More than 400 bills passed by the House of Representatives have stalled or met their death at the hands of the Senate. The aviation bill, which funds air traffic control modernization, airport expansion and makes air travel safer, suffered this same fate when Congress went home for the summer without completing the long overdue overhaul of aviation laws. Expiring aviation programs have now been extended 15 times thanks to political gridlock.

Never mind outdated safety rules. Forget about the aging air traffic control system and long delays on the tarmac. Ignore the high jobless rate and the fact that the aviation bill would put hundreds of thousands to work. That is what a few senators decided for air travelers, aviation employees and unemployed Americans when they blocked this bill.

Lobbyists for FedEx and their allies in the Senate have made no secret that they will use every available obstructionist tactic to block the Senate from voting on the bill. Why? Because the final bill may force FedEx to play by the same rules as their competitors.

A correction, which passed two to one in the House aviation bill with bipartisan support, fixes a legal fiction that permits FedEx to classify its truck drivers and mechanics as aviation workers for purposes of labor law coverage. This legislation ensures that one company can’t game our laws at the expense of its competitors, most notably Atlanta-based UPS.

The flying public shouldn’t have to wait any longer for Congress to make air travel safer and more reliable.

Hartsfield-Jackson International Airport’s 88 million annual users bear the brunt of Congress’ inaction: Atlanta passengers have a one in four chance of departing or arriving late. And with traffic projected to soar about 50 percent nationally by 2020, Atlanta and our entire aviation system can’t handle that kind of growth. Airports are already operating at capacity, 1950s-era, radar-based air traffic control systems are still in use, Federal Aviation Administration staffing is failing to keep pace with projected demand, and passengers live with the consequences.

Needed safety reforms have been staring us in the face for years, and it’s time to get them done.

If sensibility prevails, this legislation would tighten up federal scrutiny of overseas maintenance facilities that don’t meet U.S. standards. It would end the exclusion of flight attendants from basic federal health and safety protections. And the air that passengers and crew breathe on planes would be safer and healthier.

Investment in our aviation infrastructure would also get a boost. The American Society of Civil Engineers gives our aviation infrastructure a D grade. With this bill, we’ll build and improve runways, expand terminals and implement new technologies.

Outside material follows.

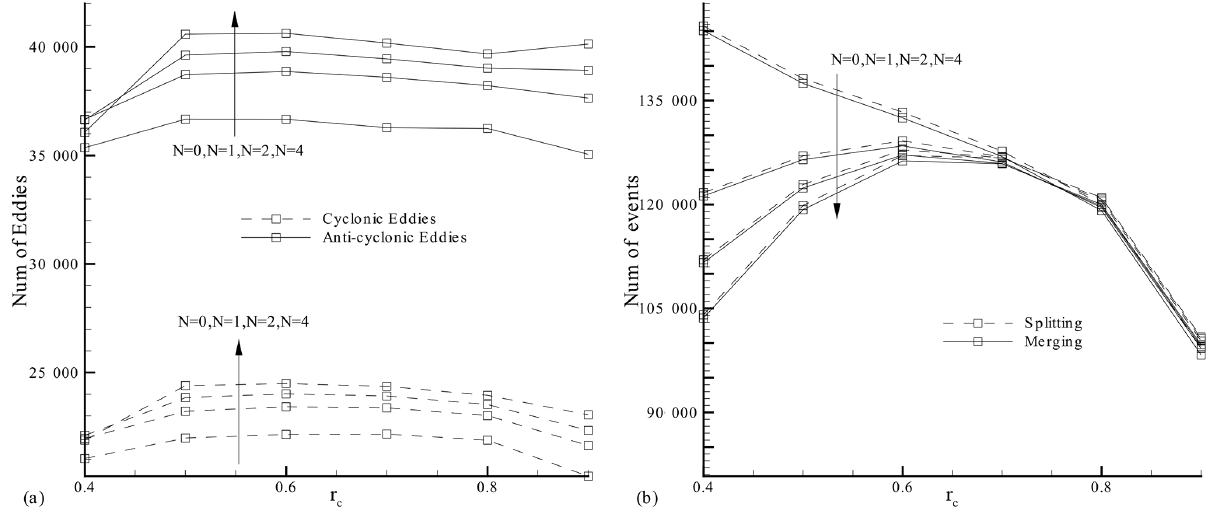
Figure 15. (a) Number of eddies (lifetime >30 days) vs. the critical value r c and look-ahead time N . (b) Number of merging and splitting events (lifetime >30 days) vs. the critical value r c and look-ahead time N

The president clearly knows that infrastructure investments create jobs. With double-digit unemployment in Georgia, these are the kinds of jobs that families need.

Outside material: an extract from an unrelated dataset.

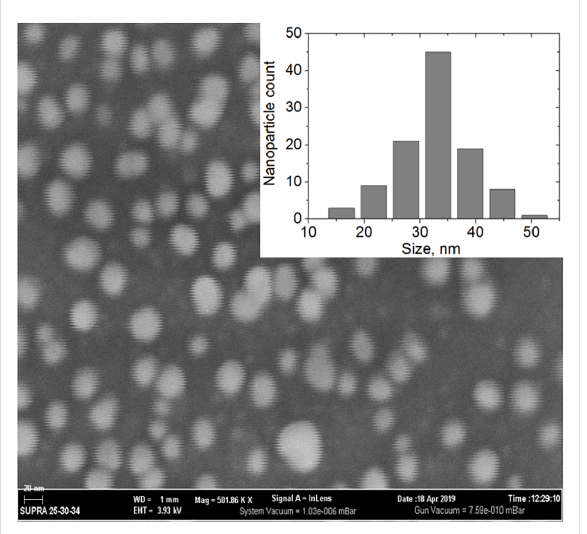
Figure 1: SEM image of Ag NPs and the corresponding size distribu- tion histogram. For SEM imaging Ag NPs were deposited onto a PEI- modified silicon conductive support by adsorptive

While Congress should pass the president’s Labor Day infrastructure investment plan, the comprehensive aviation bill is a ready-made jobs bill that can reach the president’s desk this month.

When lawmakers return to Washington, the Senate must have the chance to vote for the full aviation bill that creates 300,000 jobs and sustains millions more. Senators must vote on a bill that will expand our aviation infrastructure; invest in air traffic control modernization; update outdated safety laws and regulations; and address major FAA operational and labor-management issues.

Obstructionists have transformed the Senate into the place that most good ideas go to die. For the sake of the flying public, let’s hope that critical air safety reform and investment are not among them.

Edward Wytkind is the president of the Transportation Trades Department, AFL-CIO, which represents workers in 32 unions in aviation, rail, transit, trucking, highway, longshore, maritime and related industries.